Francis Carmont: comida de réptil ou ameaça real?

Renato Rebelo | 22/11/2013 às 04:35
1297470032927_ORIGINAL

Carmont e Philippou no jogo de xadrez

Mesmo invicto há cinco anos, Francis segue voando abaixo do radar de basicamente todo mundo que não pertence à família Carmont.

Decisões contestáveis a seu favor – contra Lorenz Larkin e Tom Lawlor– e 15 minutos abraçando Costas Philippou afetivamente no UFC 165 ajudam a explicar esse fenômeno.

Em pé, muitos jabs – marca registrada da Tristar Gym-, chutes na linha de cintura e na parte interna da coxa e alguns (poucos) diretos teleguiados.

Ou seja, muay thai bacaninha – porém, não dos mais contundentes.

O pão de cada dia é servido mesmo graças ao famoso “lay and pray” (tradução livre: deita e reza).

Carmont tira proveito dos seus avantajados 1,91m de altura e 1,98m de envergadura para encurtar a distância, quedar (double legs são a especialidade da casa) e manter a presa inerte (fulminar no ground and pound e avançar posições são objetivos secundários).

Em outras palavras, o estilo dificílimo de ser batido é o mesmo que queima seu filme com fãs daquele MMA moleque, solto e emocionante.

Mas, é assim que o GSP Negro se aproxima perigosamente do cinturão até 84kg: espremendo vitórias feito espinhas.

Acontece que, no dia 15 de fevereiro, Carmont terá pela frente um pesadelo logístico.

375FE9449255AF5869EDEF89C8EE8E

Jaca prendendo Chris Camozzi num omoplata

Em Jaraguá do Sul, seu robusto jogo de isometria será posto à prova contra um faixa-preta de judô bicampeão mundial absoluto de jiu-jítsu.
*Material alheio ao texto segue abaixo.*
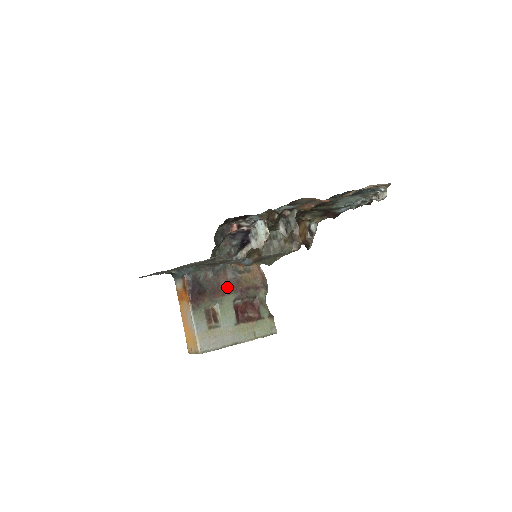
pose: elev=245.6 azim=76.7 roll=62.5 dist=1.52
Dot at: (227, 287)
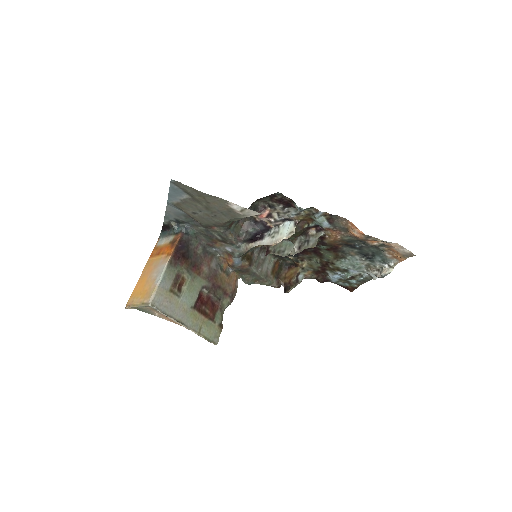
Dot at: (206, 271)
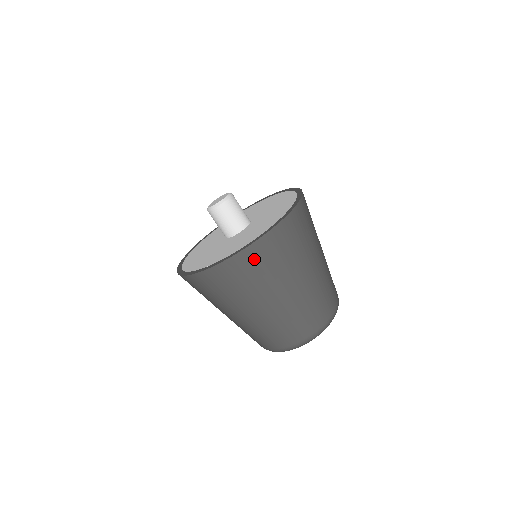
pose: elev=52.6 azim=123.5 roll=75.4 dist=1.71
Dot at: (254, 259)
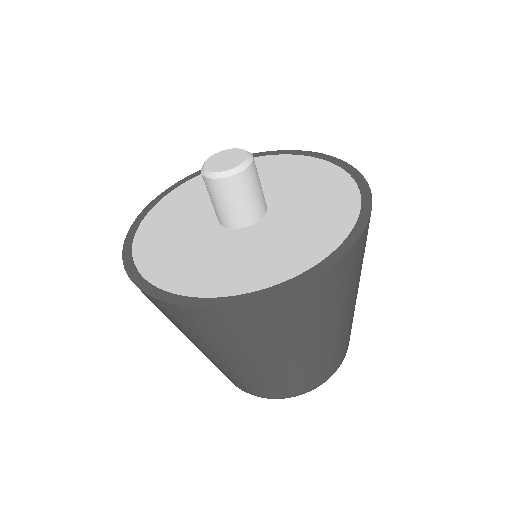
Dot at: (279, 310)
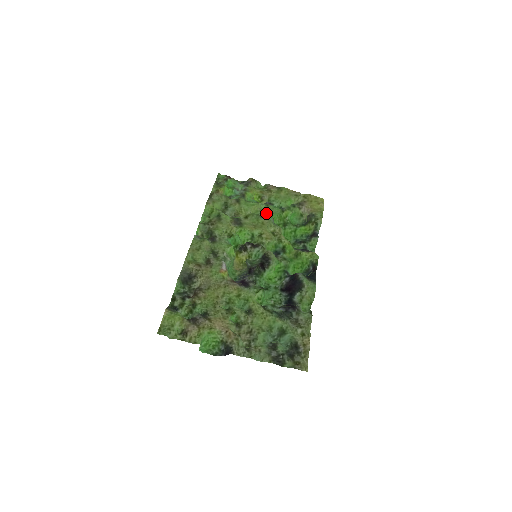
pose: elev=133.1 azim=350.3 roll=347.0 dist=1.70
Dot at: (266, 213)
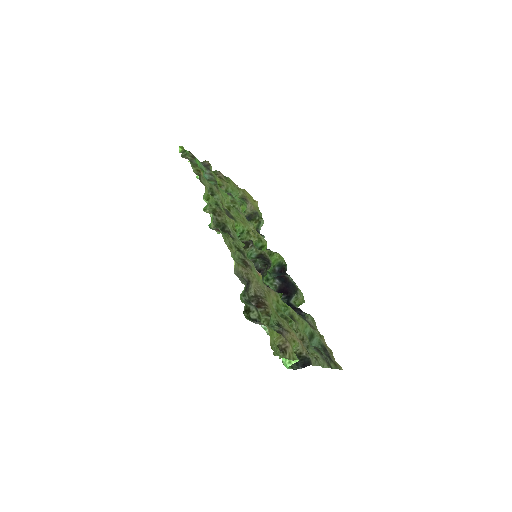
Dot at: (238, 207)
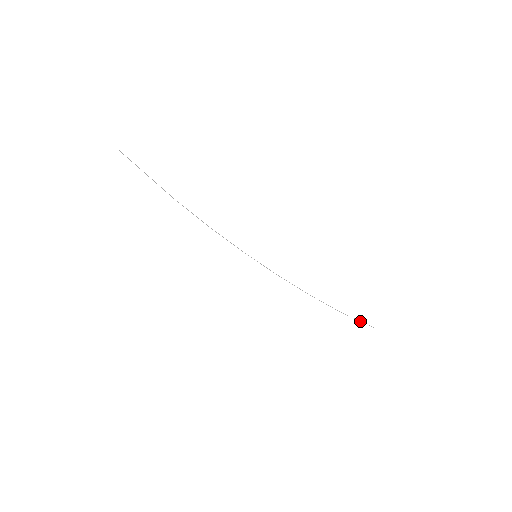
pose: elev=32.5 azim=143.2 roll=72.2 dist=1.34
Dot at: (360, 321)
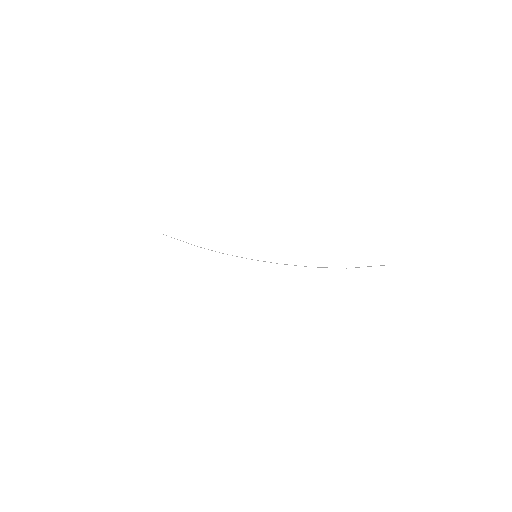
Dot at: (369, 266)
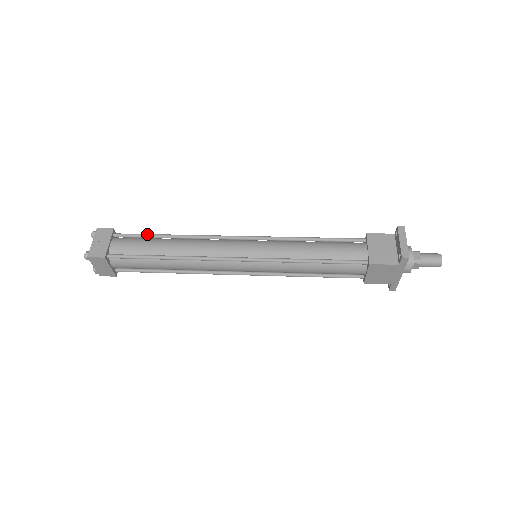
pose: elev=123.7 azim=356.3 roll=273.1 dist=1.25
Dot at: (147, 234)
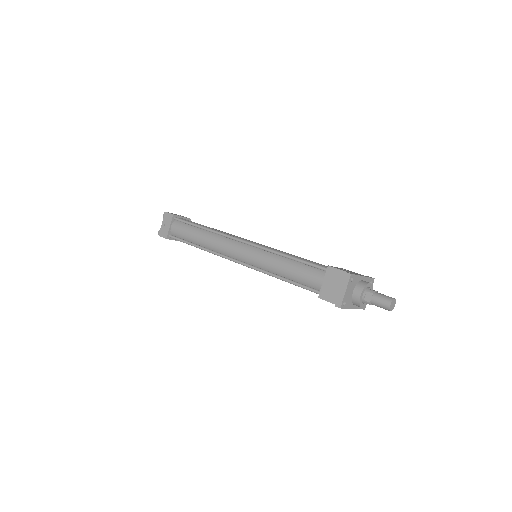
Dot at: (190, 223)
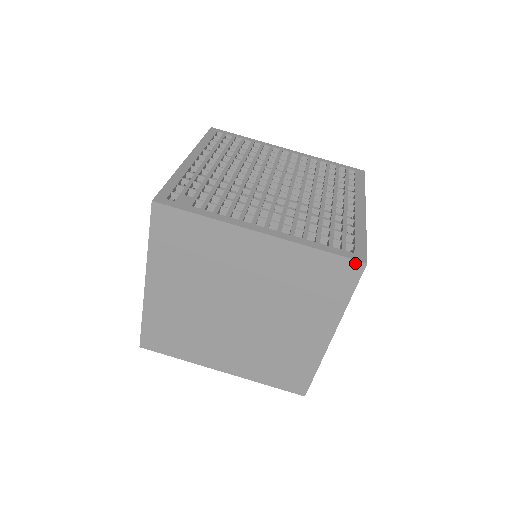
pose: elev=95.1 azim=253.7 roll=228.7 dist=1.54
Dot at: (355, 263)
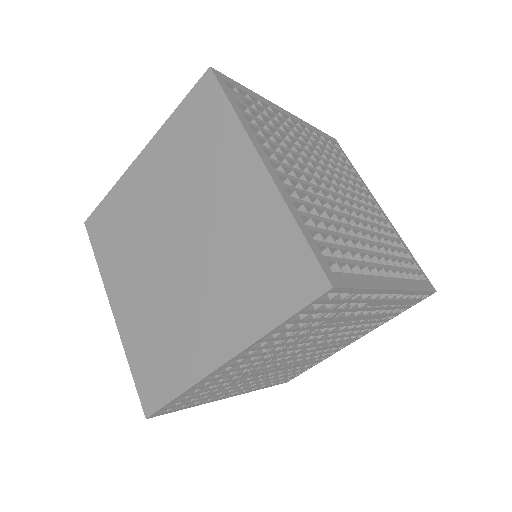
Dot at: (321, 276)
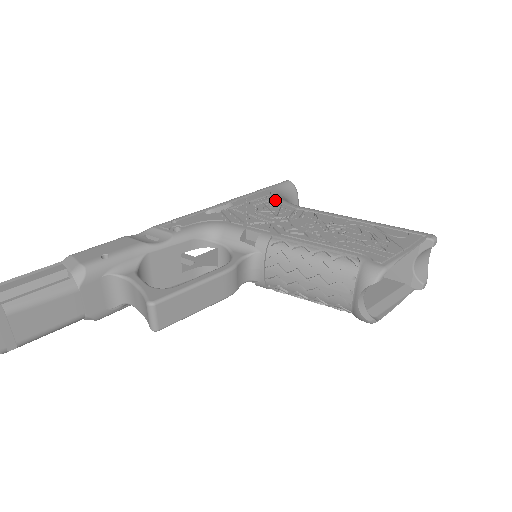
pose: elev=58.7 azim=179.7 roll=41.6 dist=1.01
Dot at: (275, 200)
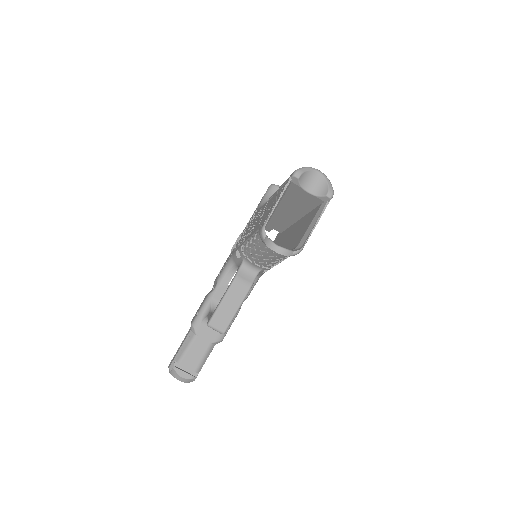
Dot at: occluded
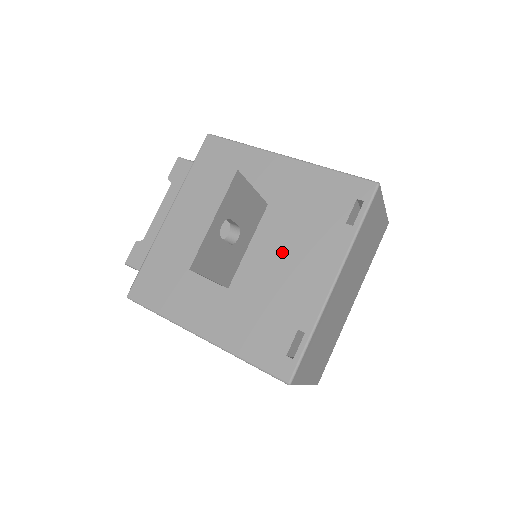
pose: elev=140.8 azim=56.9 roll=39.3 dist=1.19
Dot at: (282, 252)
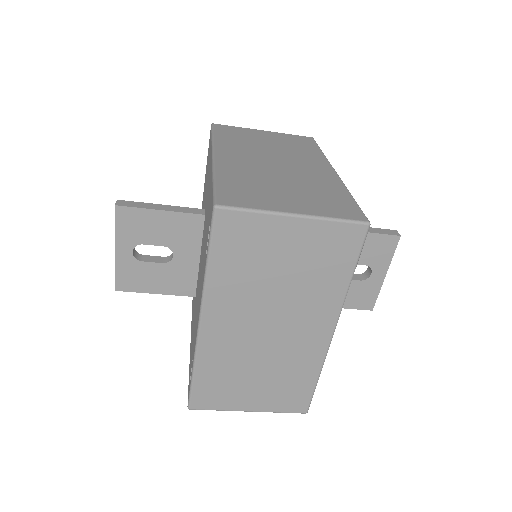
Dot at: (200, 273)
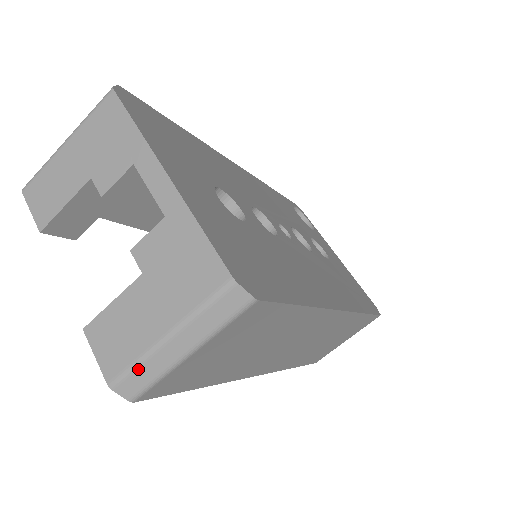
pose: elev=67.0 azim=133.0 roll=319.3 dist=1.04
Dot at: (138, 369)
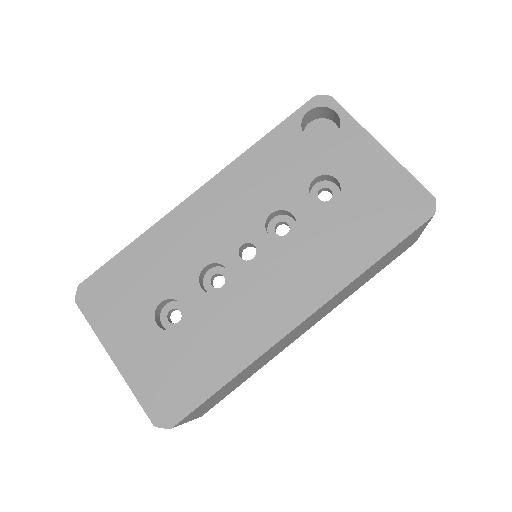
Dot at: occluded
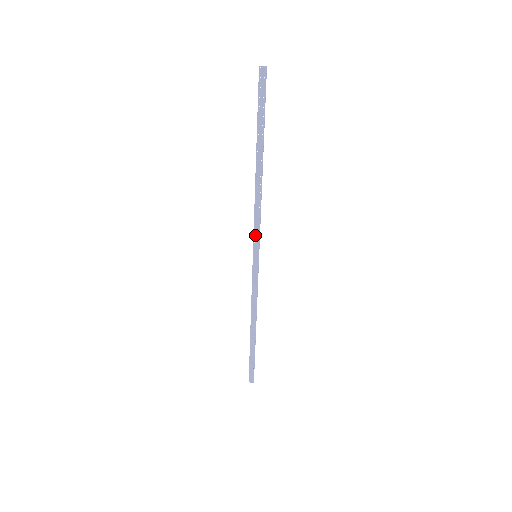
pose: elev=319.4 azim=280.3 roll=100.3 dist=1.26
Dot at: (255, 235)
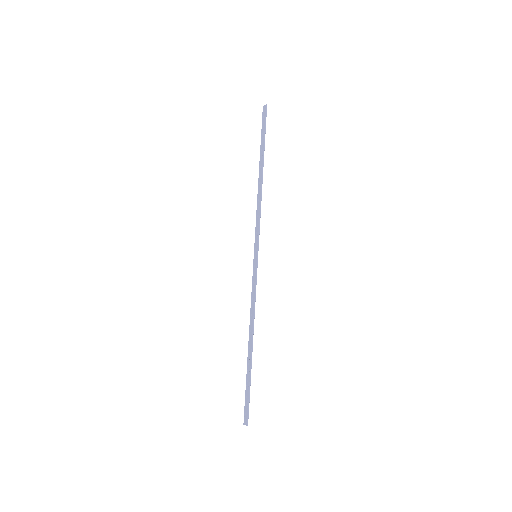
Dot at: (256, 235)
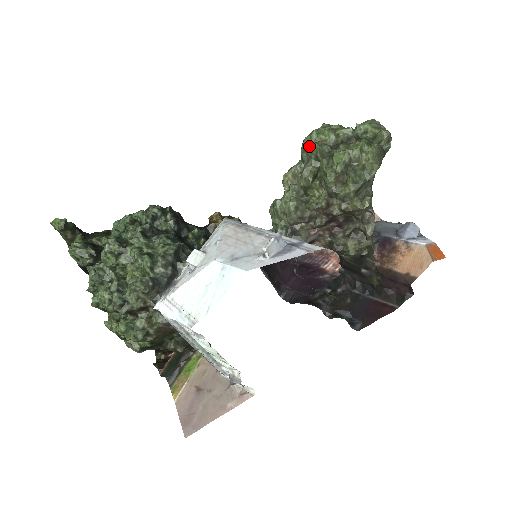
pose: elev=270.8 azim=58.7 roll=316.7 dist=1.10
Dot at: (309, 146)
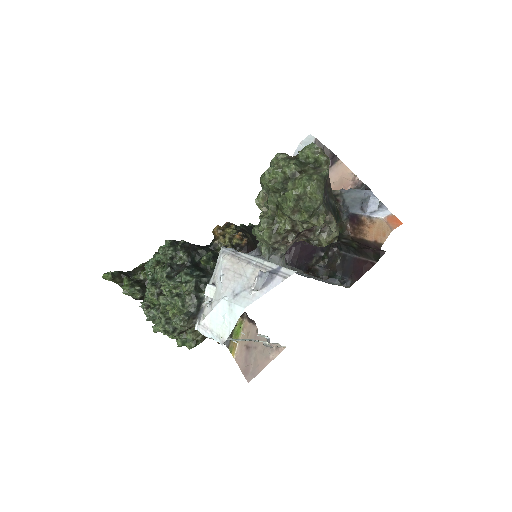
Dot at: (265, 185)
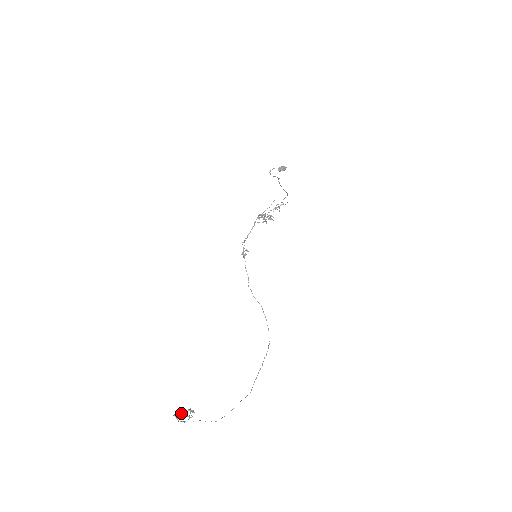
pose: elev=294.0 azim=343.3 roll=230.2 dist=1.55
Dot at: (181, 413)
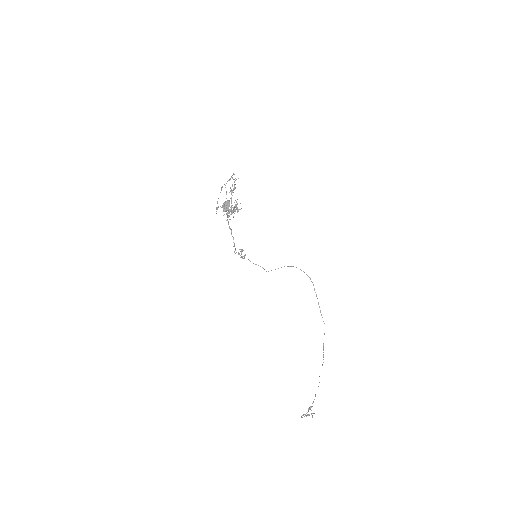
Dot at: (306, 416)
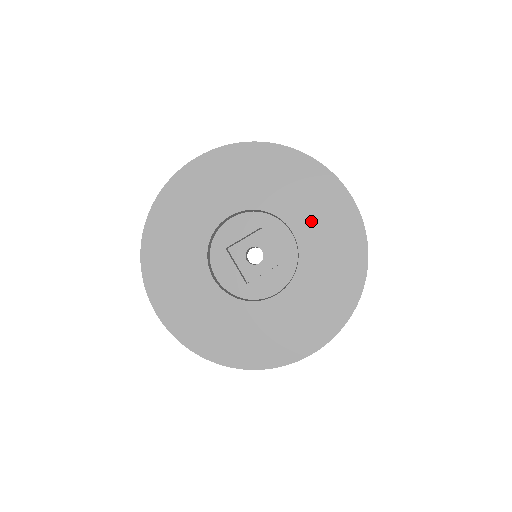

Realidade pouco animadora considerando que o “Sem Limite” já foi finalizado por Baga Agaev (?), Dan Burzotta (?) e Grzegorz Jakubowski (?) – e que Ronaldo Jacaré é tão inconveniente fazendo guarda quanto passando-a.

Um plano B cabível partiria da proibição do general Firas Zahabi ao engajamento franco no agarra-agarra.

Nesse caso, Carmont – que defende 86% das quedas que lhe são propostas no Ultimate – tem sim bala na agulha pra manter o conflito em pé.

Mas, até aí o risco é grande.

Movimentação de cabeça, evasão lateral e o jogo de pernas não são seu forte – pelo contrário, o europeu se embanana todo quando anda pra trás e precisa contragolpear.

Do outro lado, o invasivo réptil curte acuar a presa controlando o centro do octógono e não pisca até disparar a pesadíssima e precisa mão direita forjada por Josuel Distak.

Não me entendam errado, amigos, de forma alguma Carmont deve ser tirado pra pangaré.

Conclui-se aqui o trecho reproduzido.